McNaughton aspires to the goals of good teaching that many others share: to help students to become more precise critical thinkers and better writers; to deepen and complicate the rich pleasures they take in literature and the arts; and to understand the intellectual context in which they find themselves and to which they must respond. He employs the same tactics that many effective teachers do: Socratic exchange in the classroom and office and innovative assignments that illustrate how reading and writing are living practices. His students perform a marathon public reading of “Ulysses,” write reviews of recently published collections of poems and attend performances of plays read in class. McNaughton has a BBA from University of Georgia; and a Master of Arts and a doctorate in English language and literature from the University of Michigan.

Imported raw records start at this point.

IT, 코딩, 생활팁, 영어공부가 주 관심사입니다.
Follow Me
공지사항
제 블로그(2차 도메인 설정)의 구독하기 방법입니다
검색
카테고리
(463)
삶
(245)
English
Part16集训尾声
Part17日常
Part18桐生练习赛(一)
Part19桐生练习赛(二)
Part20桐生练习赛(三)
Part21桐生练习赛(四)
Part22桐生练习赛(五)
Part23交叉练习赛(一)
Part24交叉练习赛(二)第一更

Joanne Terrell, instructor, has been a faculty member of UA’s School of Social Work for 14 years. She teaches in the MSW and BSW programs. Before serving as a full-time faculty member, Terrell worked as a therapist in UA’s Student Counseling Center for five years. She has been a practicing social worker for more than 25 years.

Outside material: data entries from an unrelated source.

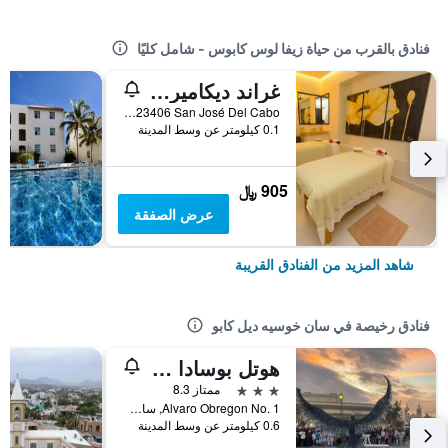
فنادق بالقرب من حياة زيفا لوس كابوس - شامل كليًا
غراند ديكاميرون لوس كابوس، إيه تراديمارك ش ومل جميع الخدف ريزورت
Boulevard, P.º Malecon San Jose, Zona Hotelera, 23406 San José Del Cabo, سان خوسيه ديل كابو, ولاية باخا كاليفورنيا سور, المكسيك
0.1 كيلومتر عن وسط المدينة
905 ﷼
عرض الصفقة
شاهد المزيد من الفنادق القريبة
فنادق رخيصة في سان خوسيه ديل كابو
هوتل بوسادا سينور مانانا
3 نجوم
ممتاز 8.3
Alvaro Obregon No. 1, سان خوسيه ديل كابو, ولاية باخا كاليفورنيا سور, المكسيك
0.6 كيلومتر عن وسط المدينة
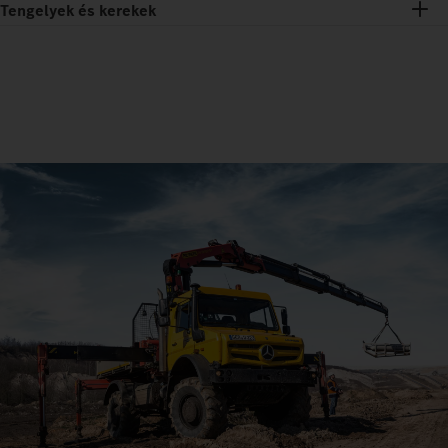
Tengelyek és kerekek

Terrell was instrumental in developing a Skills Laboratory Course to assist graduate social work students in developing clinical practice skills. This Skills Lab curriculum was presented by Terrell and several other faculty members at the Council On Social Work Education’s annual program meeting. It is regarded as an innovative and valuable learning tool for students as a way to integrate theory with practice in the classroom. Terrell has also been on numerous committees whose focus has been to redefine and enhance curriculum in a way to better engage students in the learning process. Terrell believes that it is essential for social work students to develop a deep understanding and appreciation for the role of social workers in their clients’ lives. Terrell has been a leader in developing classroom methods and practices that inform and inspire students in their pursuit of a career in social work.

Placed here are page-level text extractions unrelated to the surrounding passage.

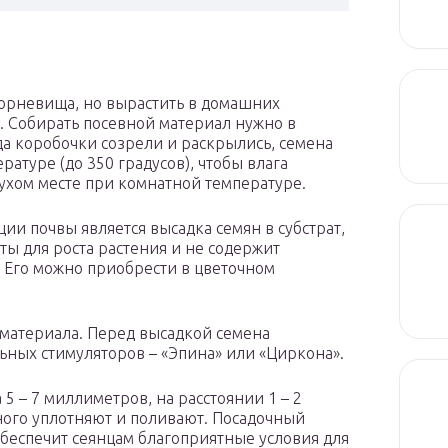
орневища, но вырастить в домашних
. Собирать посевной материал нужно в
гда коробочки созрели и раскрылись, семена
ратуре (до 350 градусов), чтобы влага
сухом месте при комнатной температуре.
и почвы является высадка семян в субстрат,
 для роста растения и не содержит
 Его можно приобрести в цветочном
 материала. Перед высадкой семена
ьных стимуляторов – «Эпина» или «Циркона».
 5 – 7 миллиметров, на расстоянии 1 – 2
много уплотняют и поливают. Посадочный
обеспечит сеянцам благоприятные условия для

In addition to preparing students for a career in social work, Terrell has served as a mentor, adviser and role model to both undergraduate and graduate students. She has served on numerous dissertation committees for doctoral students as well. She tries to encourage students to advocate and show up for underprivileged and underserved populations. Her philosophy of social work is that it is a profession in which we must be a voice for disenfranchised and vulnerable groups of people. She holds a Bachelor of Arts from The State University of New York and Master of Social Work from The University of Alabama.
The University of Alabama, a student-centered research university, is experiencing significant growth in both enrollment and academic quality. This growth, which is positively impacting the campus and the state's economy, is in keeping with UA's vision to be the university of choice for the best and brightest students. UA, the state's flagship university, is an academic community united in its commitment to enhancing the quality of life for all Alabamians.